begin Page extract
12:25am

Thu September 29, 2011
The Salt

The Pawpaw: Foraging For America's Forgotten Fruit

Originally published on Fri September 30, 2011 3:20 pm

So what the heck is a pawpaw?

Recently, I heard about a secret snack. Kayakers who paddle the waters near Washington, D.C., told me about a mango-like fruit that grows along the banks of the Potomac — a speckled and homely skin that hides a tasty treat.

A tropical-like fruit here, really? Yep. It's the only temperate member of a tropical family of trees. You can't buy the pawpaw in stores, so for years, the only way to eat them was straight from the tree.

I was intrigued. So I decided to hunt for a pawpaw myself.

D.C. nature guide Matt Cohen showed me how to find them.

We took the Billy Goat Trail on the Maryland side of the Potomac River. "Wow," was the first word out of my mouth when I tasted one we found on our hike. It's sort of mango-meets-the-banana ... with a little hint of melon.

Although you may not have heard of it, the pawpaw has quite a history. Thomas Jefferson had pawpaws at Monticello. And when he was minister to France in 1786, he had pawpaw seeds shipped over to friends there. He probably wanted to impress his friends with something exotic from America.
end Page extract
begin Record list
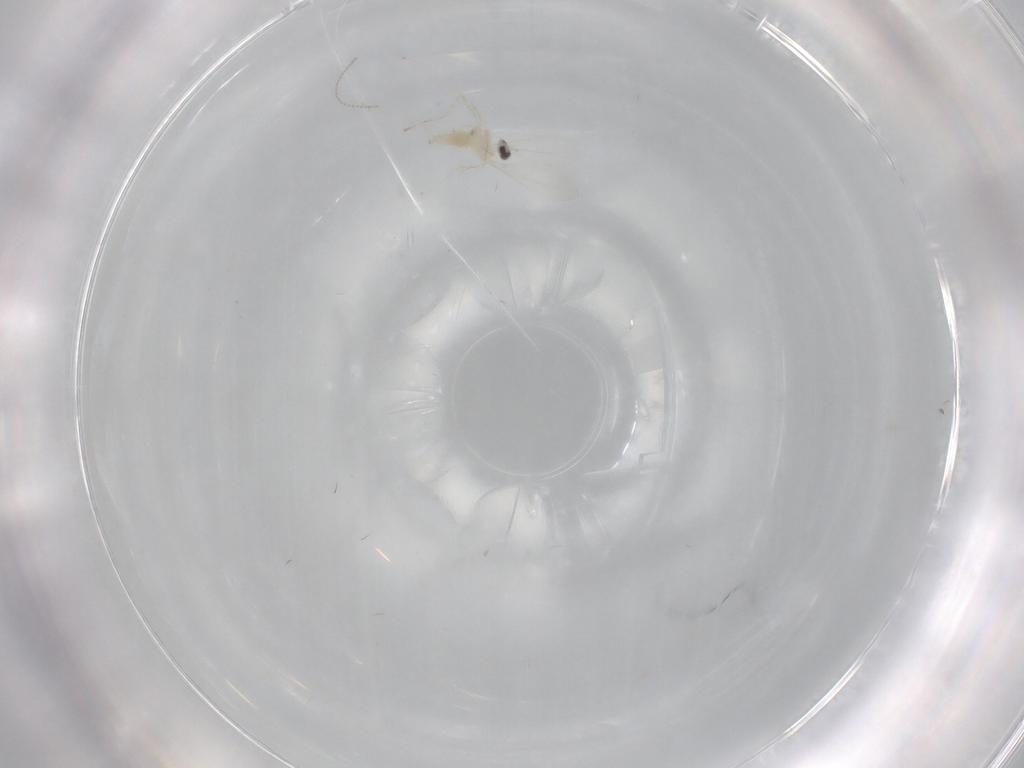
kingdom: Animalia
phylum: Arthropoda
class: Insecta
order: Diptera
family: Cecidomyiidae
end Record list
What to do: Write out the pawpaw article word for word, from start to finish.

Exercise output:
12:25am

Thu September 29, 2011
The Salt

The Pawpaw: Foraging For America's Forgotten Fruit

Originally published on Fri September 30, 2011 3:20 pm

So what the heck is a pawpaw?

Recently, I heard about a secret snack. Kayakers who paddle the waters near Washington, D.C., told me about a mango-like fruit that grows along the banks of the Potomac — a speckled and homely skin that hides a tasty treat.

A tropical-like fruit here, really? Yep. It's the only temperate member of a tropical family of trees. You can't buy the pawpaw in stores, so for years, the only way to eat them was straight from the tree.

I was intrigued. So I decided to hunt for a pawpaw myself.

D.C. nature guide Matt Cohen showed me how to find them.

We took the Billy Goat Trail on the Maryland side of the Potomac River. "Wow," was the first word out of my mouth when I tasted one we found on our hike. It's sort of mango-meets-the-banana ... with a little hint of melon.

Although you may not have heard of it, the pawpaw has quite a history. Thomas Jefferson had pawpaws at Monticello. And when he was minister to France in 1786, he had pawpaw seeds shipped over to friends there. He probably wanted to impress his friends with something exotic from America.